Die nicht-invasive Überwachung von DO und pH mit dem SDR eignet sich gut für In-Process-Bewertungen der Kulturqualität und zur Bestimmung des optimalen Zeitpunkts für den Medienwechsel in 3D-Zellkulturen. Es ist wahrscheinlich, dass die Verwendung des hier beschriebenen Kultursystems die Qualität autologer Chondrozyten für die Transplantation verbessert. Durch DO-Kinetik können Standardprotokolle für eine noch effizientere Kultivierung von Chondrozyten abgeleitet und der optimale Zeitpunkt für die Chondrozytenernte bestimmt werden. Darüber hinaus ermöglicht das SDR durch den Nachweis von verfügbarem Sauerstoff erstmals einen präzisen Einblick in 3D-Zellkulturen.
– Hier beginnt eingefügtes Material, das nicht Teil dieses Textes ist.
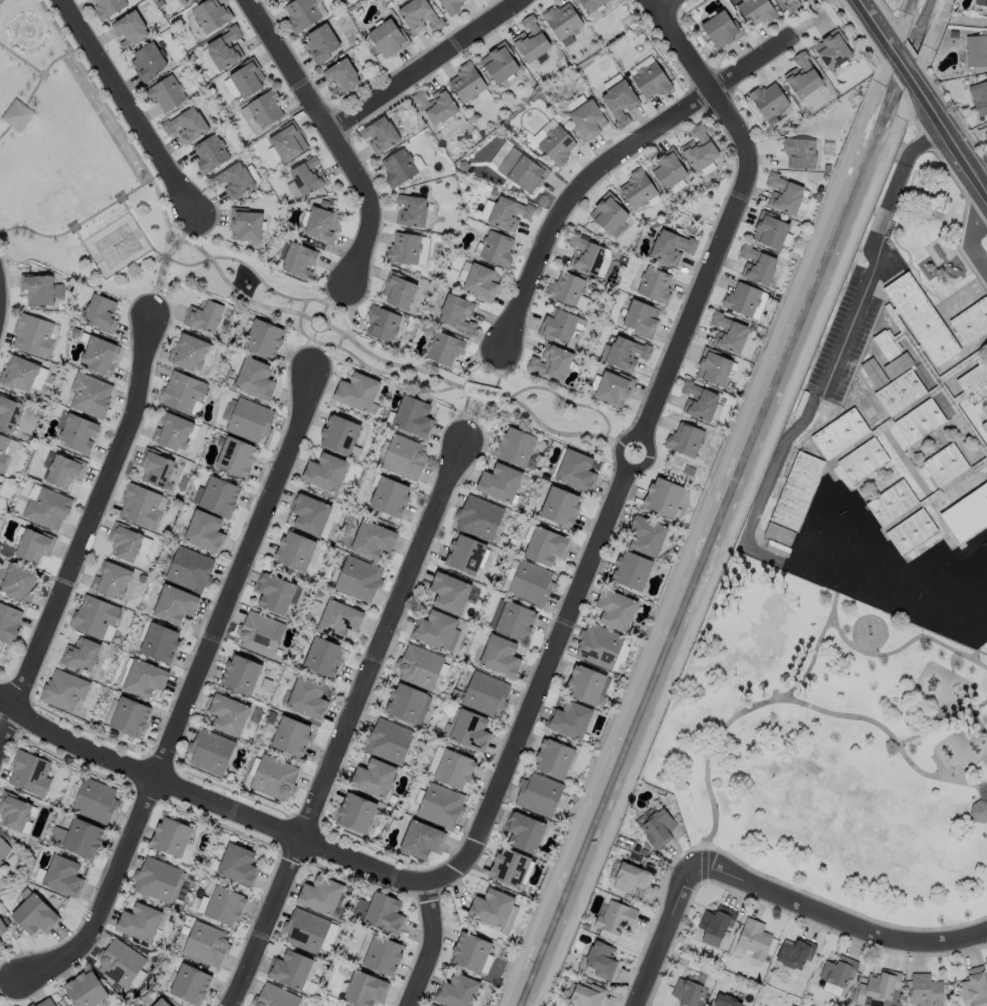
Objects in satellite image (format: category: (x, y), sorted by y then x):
road: (0, 0)
building: (281, 0)
building: (184, 1)
building: (786, 1)
building: (980, 2)
building: (588, 4)
building: (452, 6)
road: (670, 6)
building: (109, 8)
building: (414, 9)
building: (756, 11)
building: (208, 15)
building: (299, 15)
building: (561, 20)
road: (55, 25)
building: (384, 27)
building: (721, 29)
building: (128, 30)
building: (529, 40)
building: (319, 44)
building: (224, 48)
building: (834, 50)
building: (975, 50)
building: (146, 53)
building: (497, 56)
road: (20, 59)
building: (339, 68)
road: (427, 70)
road: (42, 72)
building: (242, 72)
building: (464, 76)
building: (804, 78)
road: (705, 80)
building: (649, 81)
building: (163, 85)
road: (925, 95)
building: (979, 97)
building: (770, 99)
building: (438, 100)
building: (260, 101)
building: (618, 102)
road: (129, 111)
building: (17, 115)
road: (17, 115)
building: (186, 116)
building: (585, 120)
building: (378, 126)
road: (5, 129)
building: (284, 134)
road: (329, 135)
building: (206, 144)
building: (555, 145)
building: (698, 147)
building: (798, 152)
building: (395, 158)
park: (71, 161)
building: (667, 166)
road: (608, 167)
building: (304, 168)
building: (236, 169)
building: (526, 174)
building: (636, 187)
building: (787, 196)
building: (411, 201)
building: (507, 211)
building: (607, 211)
building: (245, 214)
building: (316, 214)
road: (133, 217)
road: (80, 223)
road: (105, 225)
park: (931, 229)
building: (771, 233)
road: (969, 237)
building: (400, 238)
building: (490, 238)
park: (117, 244)
building: (670, 245)
road: (85, 248)
building: (294, 249)
road: (871, 249)
building: (584, 252)
building: (759, 267)
building: (475, 270)
building: (398, 283)
building: (653, 283)
building: (565, 287)
building: (44, 289)
building: (745, 299)
building: (452, 302)
building: (96, 303)
building: (203, 306)
building: (377, 314)
building: (640, 317)
building: (923, 318)
building: (556, 323)
building: (973, 324)
building: (261, 328)
building: (33, 332)
building: (730, 336)
building: (442, 339)
building: (189, 343)
building: (97, 345)
building: (888, 346)
building: (625, 351)
building: (550, 360)
building: (897, 365)
building: (254, 369)
building: (715, 369)
building: (20, 372)
building: (873, 372)
building: (356, 382)
building: (178, 383)
building: (975, 384)
building: (612, 386)
building: (85, 387)
building: (901, 393)
building: (700, 403)
building: (409, 405)
building: (245, 410)
building: (11, 415)
building: (173, 422)
building: (73, 423)
building: (921, 423)
building: (337, 424)
building: (985, 427)
building: (842, 435)
building: (687, 440)
building: (516, 444)
building: (233, 446)
building: (400, 447)
building: (4, 448)
building: (161, 459)
building: (58, 461)
building: (322, 462)
building: (864, 462)
building: (948, 466)
building: (574, 470)
building: (496, 473)
building: (216, 485)
building: (386, 486)
building: (796, 490)
building: (967, 496)
building: (41, 497)
building: (138, 497)
building: (664, 497)
building: (893, 504)
building: (308, 505)
building: (558, 505)
building: (476, 509)
building: (201, 522)
building: (368, 531)
road: (85, 533)
road: (601, 533)
building: (778, 533)
building: (914, 533)
building: (126, 534)
building: (643, 535)
building: (29, 536)
building: (294, 542)
building: (464, 545)
building: (544, 545)
building: (185, 560)
building: (15, 569)
building: (111, 569)
building: (353, 569)
building: (633, 571)
building: (530, 582)
building: (446, 585)
building: (271, 586)
building: (171, 593)
building: (92, 608)
building: (616, 608)
building: (334, 610)
building: (6, 613)
building: (512, 619)
building: (433, 621)
building: (255, 624)
park: (869, 631)
building: (157, 633)
building: (600, 646)
building: (81, 647)
building: (320, 647)
road: (906, 647)
building: (496, 648)
building: (416, 656)
building: (240, 663)
building: (142, 670)
building: (261, 675)
building: (62, 683)
building: (479, 684)
building: (586, 685)
building: (303, 687)
road: (187, 694)
building: (404, 694)
building: (226, 704)
building: (128, 705)
road: (980, 706)
road: (737, 718)
building: (570, 719)
building: (465, 721)
road: (352, 724)
road: (947, 724)
building: (288, 725)
building: (384, 732)
road: (892, 737)
building: (207, 742)
park: (833, 748)
building: (554, 758)
building: (450, 761)
building: (370, 767)
building: (269, 768)
building: (31, 773)
road: (985, 791)
building: (539, 794)
building: (435, 797)
building: (95, 799)
building: (354, 803)
road: (209, 804)
building: (14, 811)
building: (980, 812)
building: (657, 827)
building: (416, 829)
building: (524, 834)
building: (171, 835)
building: (83, 837)
building: (4, 846)
building: (238, 863)
building: (1, 864)
building: (510, 867)
building: (64, 875)
building: (628, 877)
building: (160, 879)
building: (320, 895)
building: (226, 906)
building: (491, 908)
building: (384, 913)
building: (36, 915)
building: (614, 917)
road: (838, 917)
building: (716, 920)
building: (139, 922)
building: (306, 931)
building: (4, 934)
road: (671, 935)
building: (753, 938)
building: (207, 944)
road: (430, 945)
building: (470, 951)
building: (794, 952)
building: (383, 955)
building: (600, 959)
building: (120, 962)
building: (291, 969)
building: (837, 970)
building: (190, 983)
building: (972, 984)
building: (877, 986)
building: (365, 989)
building: (88, 990)
building: (458, 990)
building: (925, 990)
building: (686, 992)
building: (585, 995)
building: (276, 996)
building: (726, 1001)
building: (46, 1002)
building: (161, 1003)
building: (336, 1005)
building: (433, 1005)

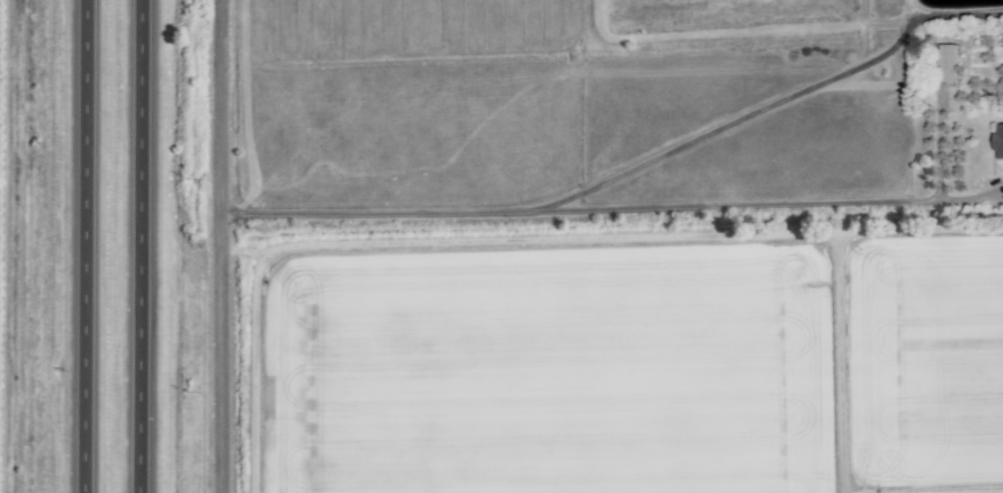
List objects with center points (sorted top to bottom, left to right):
building: (945, 64)
road: (766, 107)
building: (997, 141)
road: (624, 210)
road: (87, 246)
road: (145, 246)
road: (226, 246)
road: (256, 358)

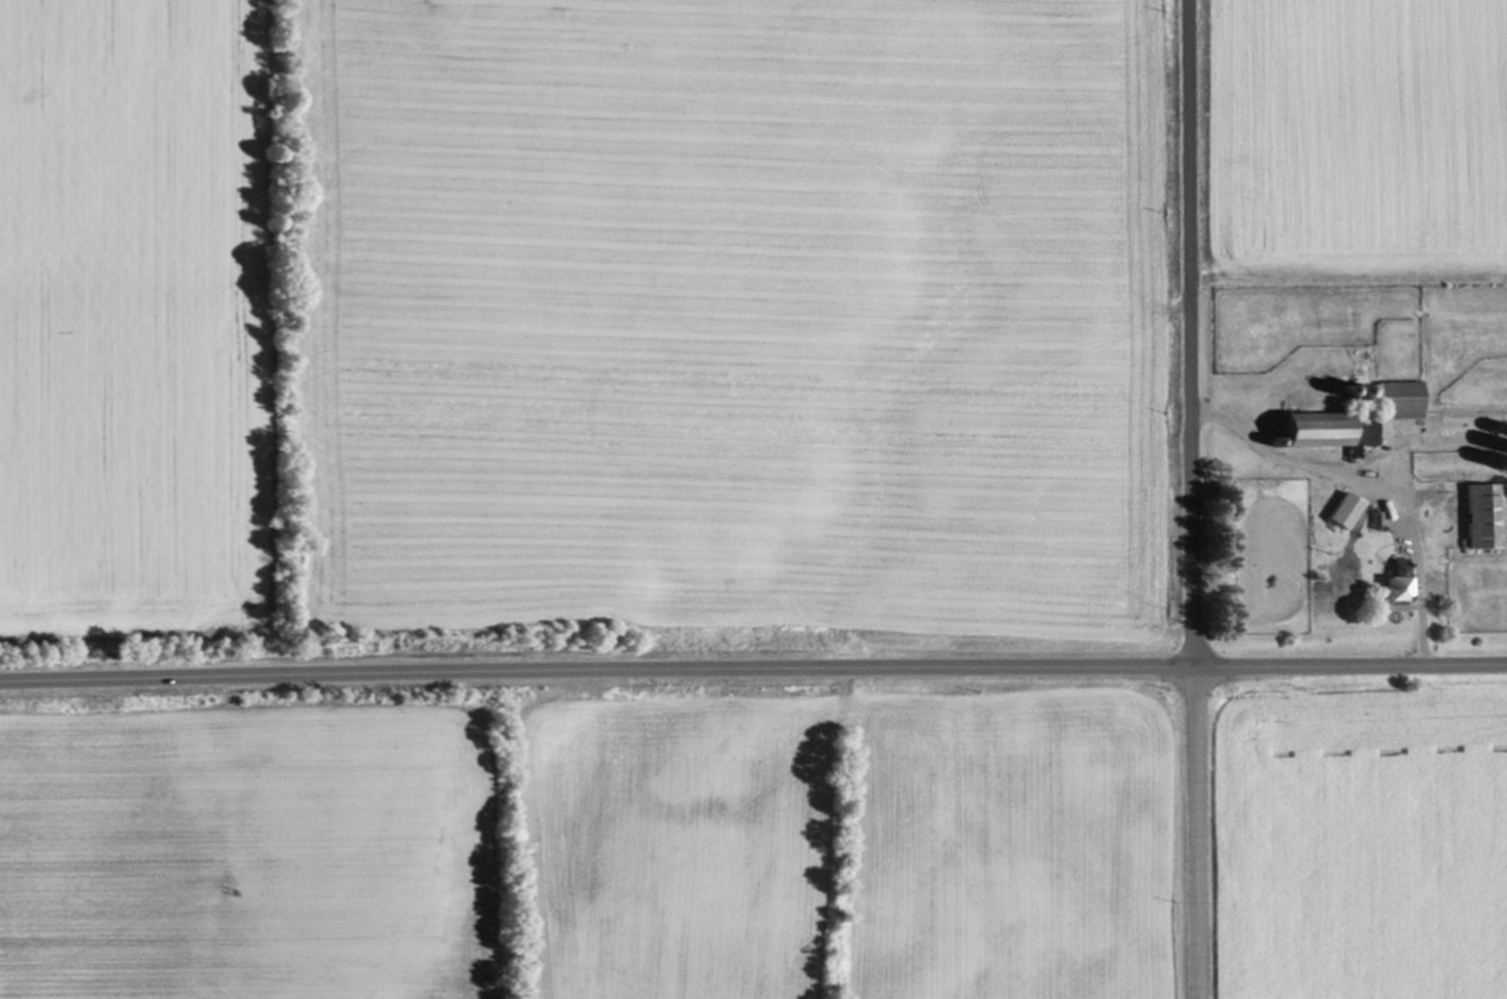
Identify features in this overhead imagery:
road: (1191, 334)
building: (1355, 420)
road: (1372, 483)
building: (1486, 517)
building: (1399, 581)
road: (753, 669)
road: (1199, 833)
Präzise Messungen und der Vorteil der kontinuierlichen Datenerfassung unterstreichen das hohe Potential und den Vorteil für zukünftige Anwendungen dieses Systems im Tissue Engineering. Neben der Überwachung der metabolischen Substratversauerung ist das pH-Messsystem auch ein außergewöhnliches Instrument zum Schutz und zur Kontrolle von Pufferparametern in einem bestimmten Kulturmedium. Mit einer solchen Instrumentierung können Unternehmen die Qualität von Zell- und Tissueprodukten verbessern und ihren therapeutischen Nutzen für Patienten schneller erzielen.

Applikationsbericht nach
BioProcess International, 12/2008, 54 - 59.